Strong management in the public service inevitably worships false gods. For example, the only justification for the existence of a broadcasting corporation subsidised by public funds is that it should produce high-quality programmes that commercial companies would not produce. It is inherently an elitist conception, and none the worse for that. But what do we find? In the hands of managers, there is a straining in the BBC after large audiences, which naturally enough results in the publicly subsidised production of ever cheaper trash.

Where a service is publicly funded, the government has the opportunity and the locus standi to poke its nose in. The nationalisation of the British medical profession in 1948, for example, always carried the implicit threat that doctors might become minor functionaries of the state. But for a large number of years the profession was left as an independent corporation that regulated itself. Like all human institutions, it was imperfect; among the scores of thousands of doctors there were rogues, fraudsters and villains who got away with murder (no doubt sometimes literally).

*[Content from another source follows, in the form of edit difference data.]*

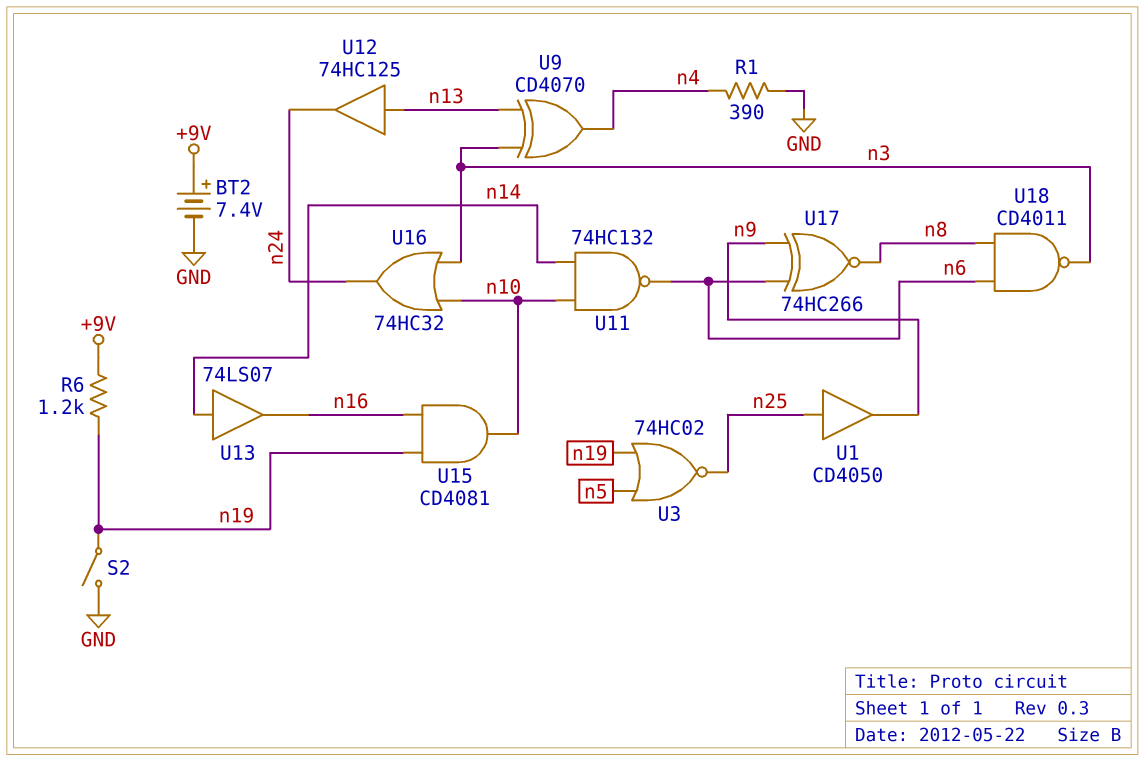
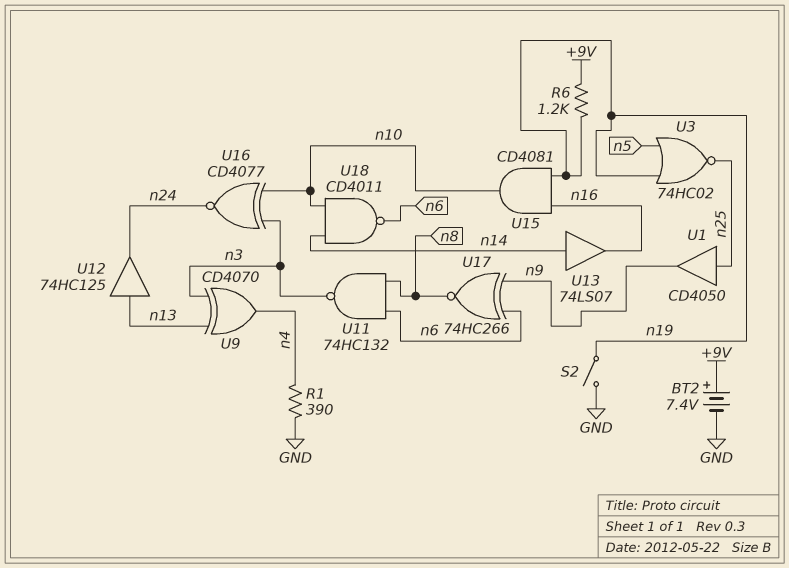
U11: NAND 74HC132 (in n10, in n14, out n6) -> NAND 74HC132 (in n6, in n8, out n3)
U16: OR 74HC32 (in n3, in n10, out n24) -> XNOR CD4077 (in n3, in n10, out n24)
U18: NAND CD4011 (in n6, in n8, out n3) -> NAND CD4011 (in n10, in n14, out n6)

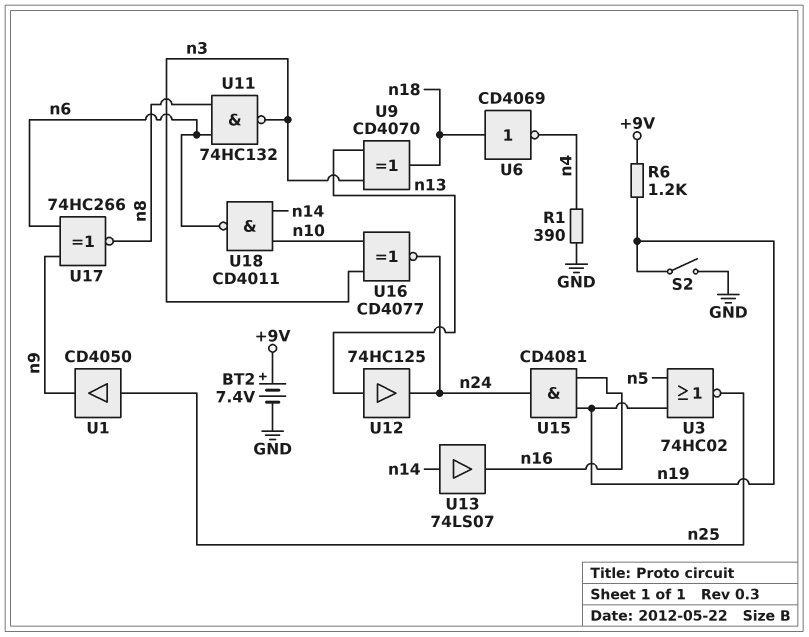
U6: none -> NOT CD4069 (in n18, out n4)
U9: XOR CD4070 (in n3, in n13, out n4) -> XOR CD4070 (in n3, in n13, out n18)
U15: AND CD4081 (in n16, in n19, out n10) -> AND CD4081 (in n16, in n19, out n24)

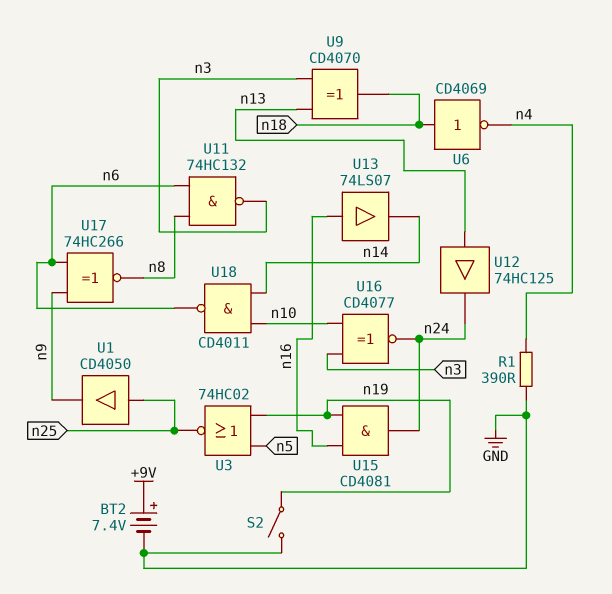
R6: 1.2k (+9V, n19) -> none
U13: buffer 74LS07 (in n14, out n16) -> buffer 74LS07 (in n16, out n14)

But there is no way of eliminating human frailty and no evidence to suggest that government regulation will improve matters (not that improvement is the object of government regulation). Doctors are intelligent people, who have generally worked hard to enter the profession; the vast majority are reasonably public-spirited.

Increasingly, however, they are being treated as if they were criminally inclined and stupid into the bargain, in need of the superior wisdom of the government to keep them in order. Their freedom is increasingly circumscribed and the result is only natural: half of all doctors now wish they’d never entered the medical profession and three-quarters of hospital consultants want to retire as soon as possible. Demoralisation, if not complete, is substantial.

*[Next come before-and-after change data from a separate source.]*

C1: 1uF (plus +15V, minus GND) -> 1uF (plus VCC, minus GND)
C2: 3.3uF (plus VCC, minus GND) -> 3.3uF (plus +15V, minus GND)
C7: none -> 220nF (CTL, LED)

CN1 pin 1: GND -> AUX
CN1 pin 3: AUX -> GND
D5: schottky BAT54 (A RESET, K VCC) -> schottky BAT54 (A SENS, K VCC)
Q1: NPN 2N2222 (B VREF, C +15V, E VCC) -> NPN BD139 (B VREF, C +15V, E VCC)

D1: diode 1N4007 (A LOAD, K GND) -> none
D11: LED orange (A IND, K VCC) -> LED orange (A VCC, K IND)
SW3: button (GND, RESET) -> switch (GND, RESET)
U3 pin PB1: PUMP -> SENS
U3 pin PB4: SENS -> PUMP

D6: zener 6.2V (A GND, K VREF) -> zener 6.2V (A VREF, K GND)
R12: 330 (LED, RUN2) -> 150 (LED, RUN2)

The government wishes to turn the professions into a civil service, the better to control them. But there is no reason to suppose that centralised control of decision-making down to the smallest detail will improve performance, and much to suggest the opposite. The more central control there is, the greater will corruption – moral, intellectual and financial – become.

A symptom of this corruption is the language that management uses, which has little or no contact with reality. The once-popular management term “brainstorming” has been banned because it is disrespectful or objectionable to epileptics: we must now thought-shower. Meanwhile, epileptics are routinely refused work in any capacity whatever because of their condition.